[[ Document excerpt open ]]

[vLLM IR][RMSNorm] Port RMSNormGated to vLLM IR Ops#38798
Conversation
Signed-off-by: Icey <1790571317@qq.com>
There was a problem hiding this comment.
Code Review
This pull request introduces the rms_norm_gated operation to the vLLM IR, including both native and Triton implementations, and updates the configuration to prioritize these implementations. The review identified that the native implementation of rms_norm_gated fails to utilize the bias parameter and ignores the activation parameter, and also noted that the bias parameter requires a more accurate type hint in both the native and Triton implementations.
| return torch.empty_like(x) | ||
|
|
||
|
|
||
| direct_register_custom_op( |
There was a problem hiding this comment.
I tried using wrap_triton instead of the custom op, but I'm having some issues.
wrap_triton is a torch.compile adapter layer, which requires all tensor parameters to be real Tensor objects so that Dynamo can correctly track their shape, stride, and dtype. However, the bias, z, and mean in layer_norm_fwd_kernel might be None in some cases.
When I tried assigning empty tensors to these parameters instead of None, I found that the output was always !
There was a problem hiding this comment.
cc @ProExpertProg Do you know the root cause of this problem?
There was a problem hiding this comment.
Can you create a smaller repro so we can ask the pytorch team? Would definitely be good to avoid wrapping into another torch op if possible!
There was a problem hiding this comment.
example:
"""Minimal layernorm-style repro for wrap_triton.
Compares three paths:
1. direct Triton launch
2. eager wrap_triton launch
3. make_fx-traced wrap_triton launch
"""
import torch
from torch.fx.experimental.proxy_tensor import make_fx
from torch.library import wrap_triton
import triton
import triton.language as tl
@triton.jit
def kernel(
X,
Y,
W,
B,
Z,
Mean,
Rstd,
stride_x_row,
stride_y_row,
stride_z_row,
M,
N: tl.constexpr,
eps,
BLOCK_N: tl.constexpr,
ROWS_PER_BLOCK: tl.constexpr,
HAS_BIAS: tl.constexpr,
HAS_Z: tl.constexpr,
STORE_MEAN: tl.constexpr,
NORM_BEFORE_GATE: tl.constexpr,
):
row_start = tl.program_id(0) * ROWS_PER_BLOCK
rows = row_start + tl.arange(0, ROWS_PER_BLOCK)

[[ Document excerpt closed ]]
[[ Provided records open ]]

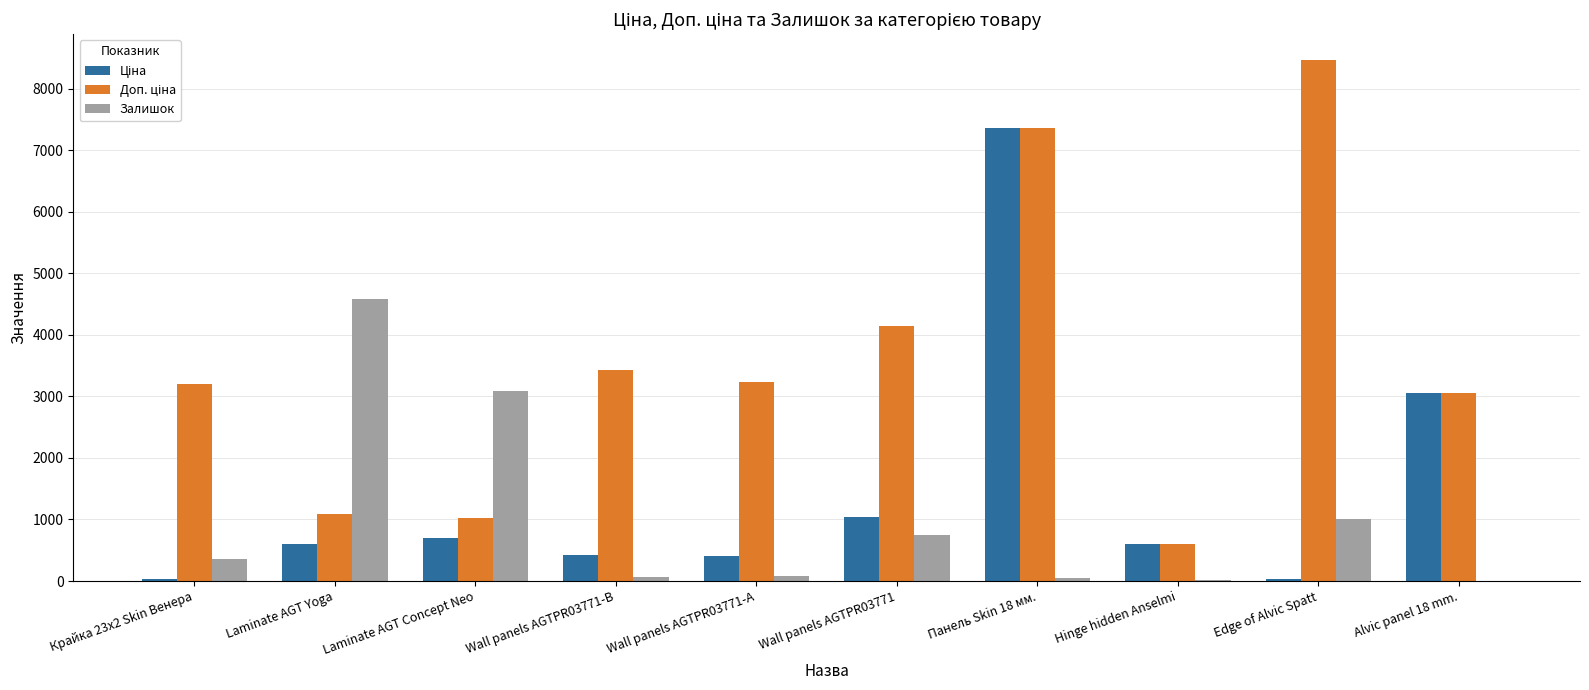

At which category is the sum across all series the highest?

Панель Skin 18 мм.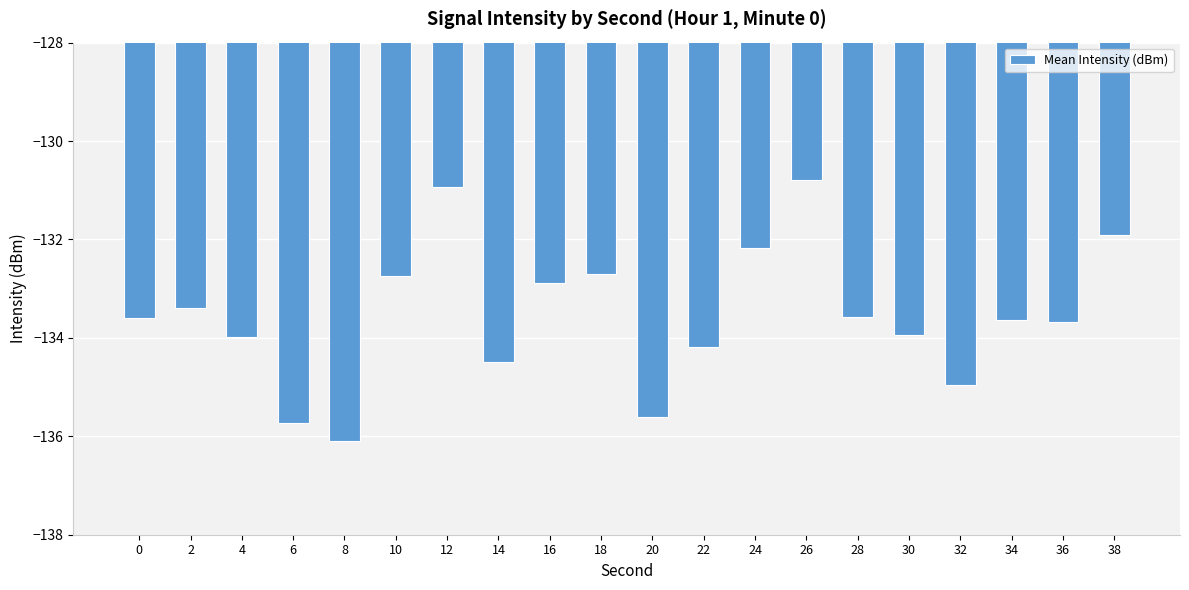

What is the change in value from 22 to 26?

+3.4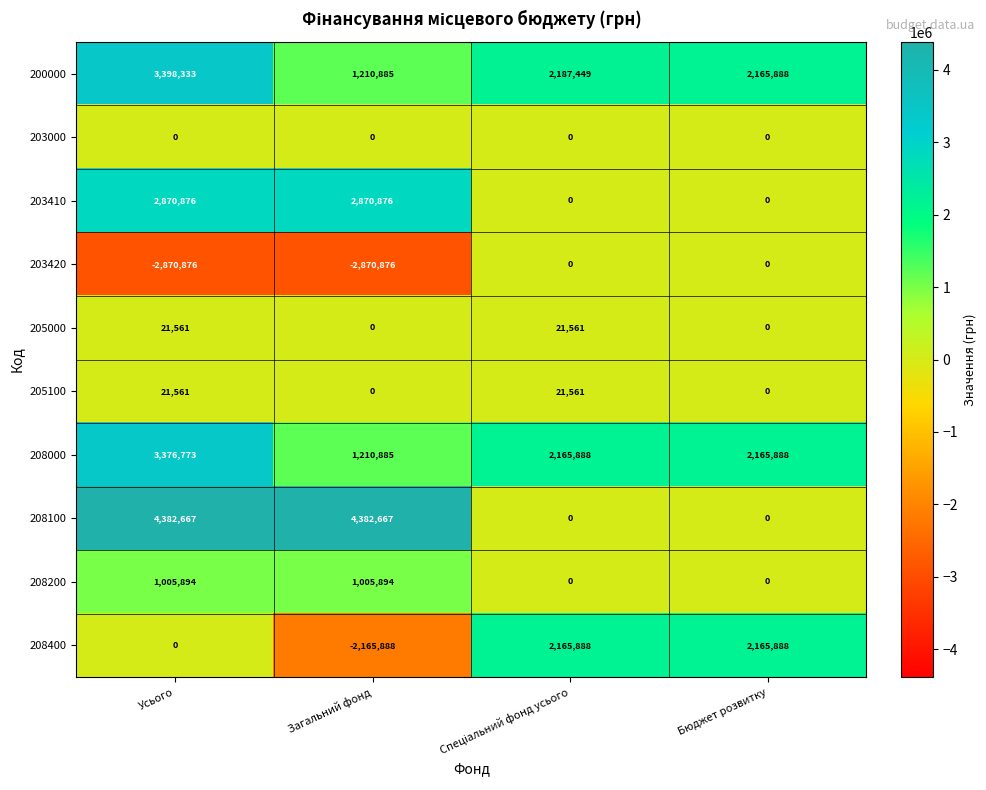

What is the spread (max minus min) of values at Бюджет розвитку?

2165888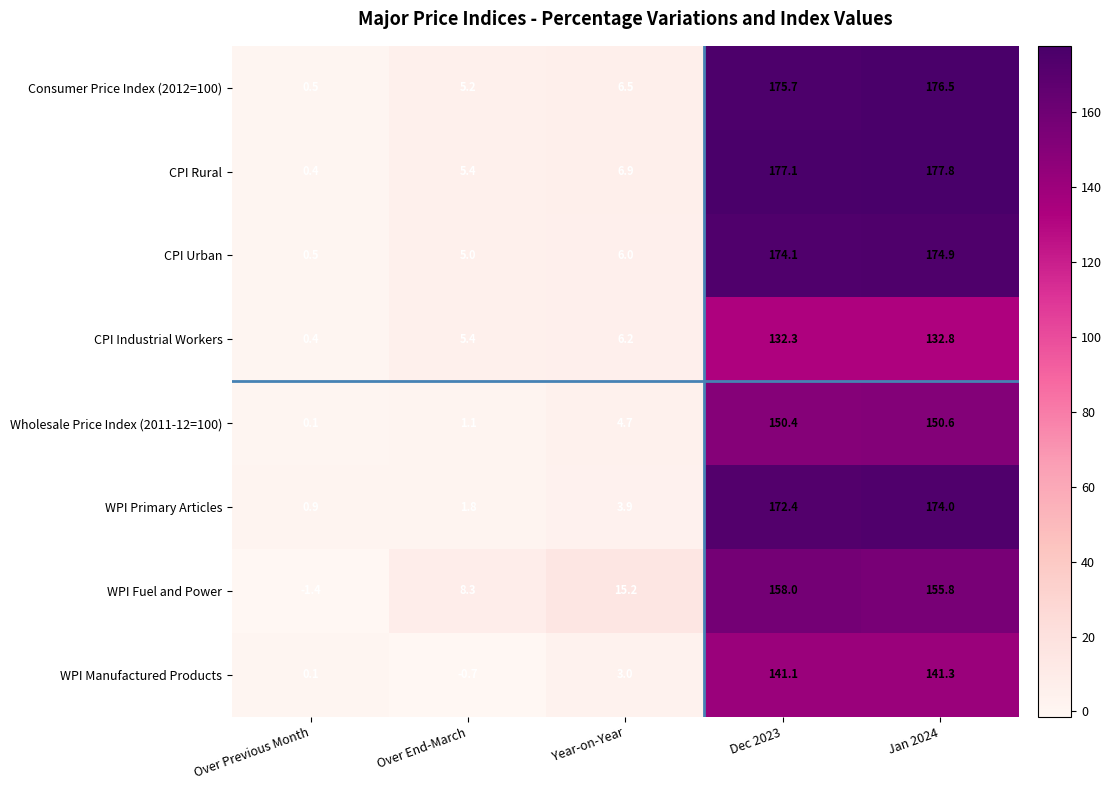

Is it true that WPI Fuel and Power equals 275.4 at Jan 2024?

False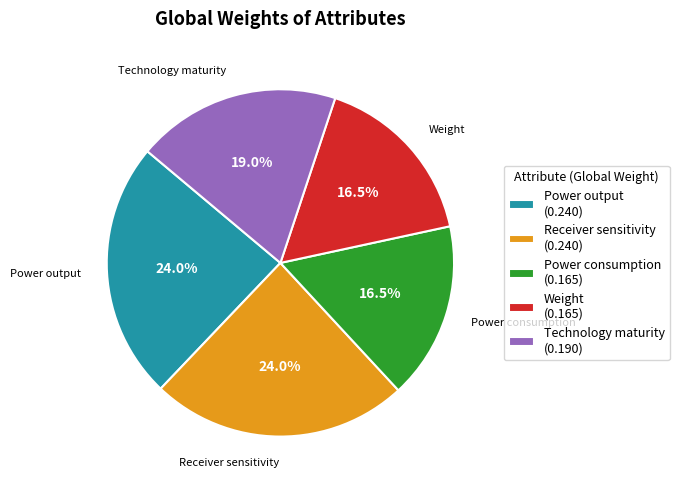

Is Power consumption the majority of the pie?

No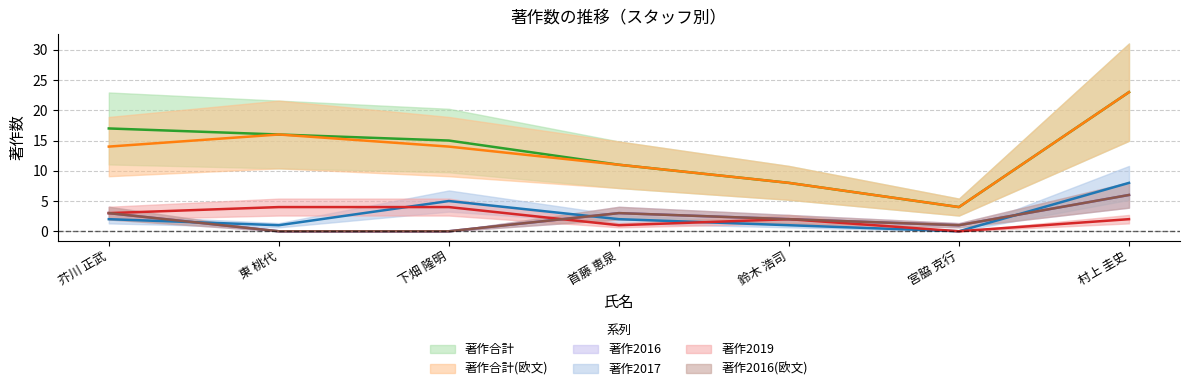

Where does the 著作合計(欧文) series first go above 14?

東 桃代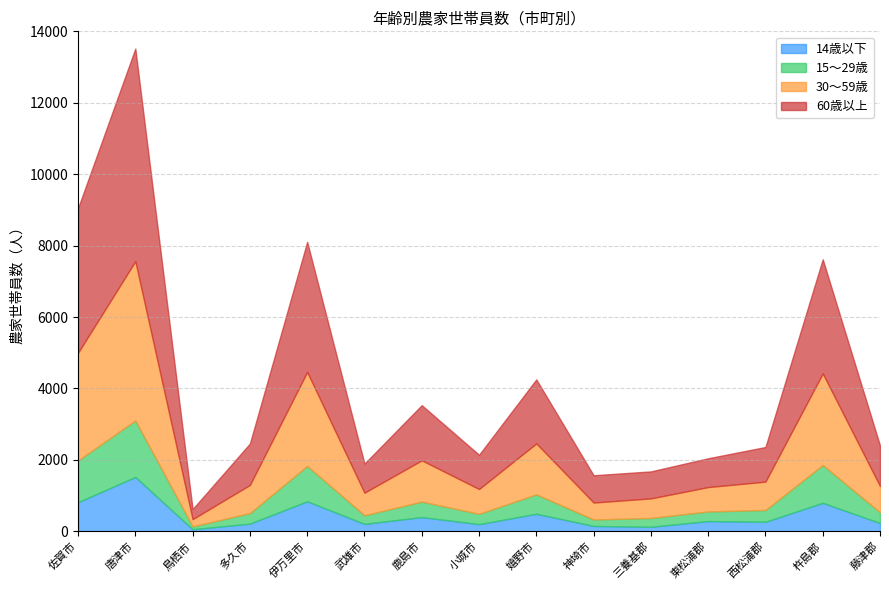

At which category is the sum across all series the highest?

唐津市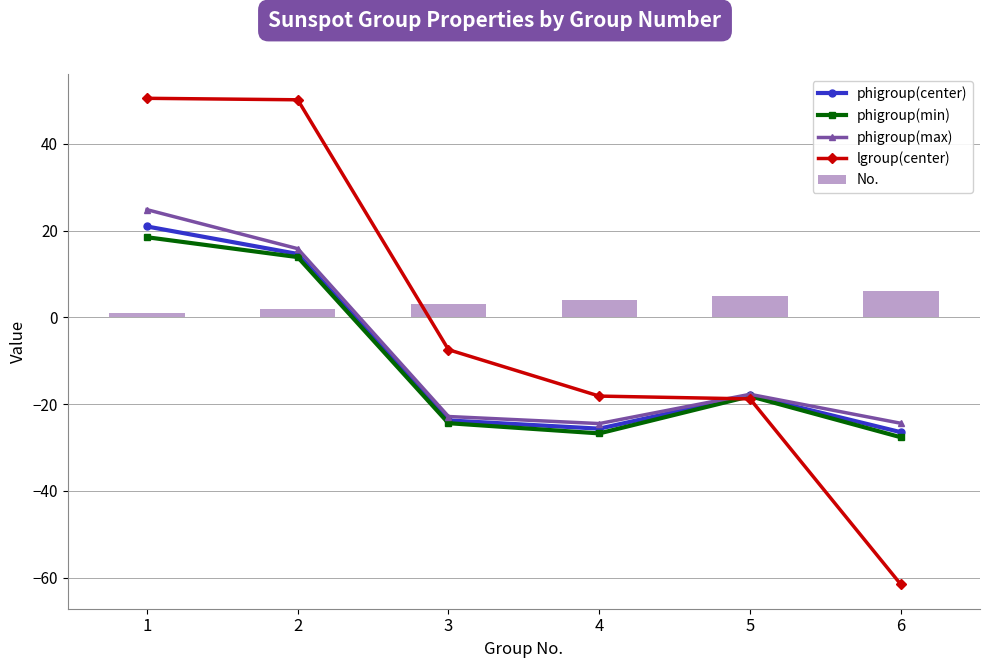

What is the value of the lgroup(center) bar at the 3rd from the left?

-7.5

[[ Provided records closed ]]

• Task goal: Please return, word for word, the part of the RMSNormGated pull request thread that opens with the words containing "[vLLM IR][RMSNorm] Port" and closes with "and Triton implementations.". The items play no part in this work.

• Reply to the task:
[vLLM IR][RMSNorm] Port RMSNormGated to vLLM IR Ops#38798
Conversation
Signed-off-by: Icey <1790571317@qq.com>
There was a problem hiding this comment.
Code Review
This pull request introduces the rms_norm_gated operation to the vLLM IR, including both native and Triton implementations, and updates the configuration to prioritize these implementations. The review identified that the native implementation of rms_norm_gated fails to utilize the bias parameter and ignores the activation parameter, and also noted that the bias parameter requires a more accurate type hint in both the native and Triton implementations.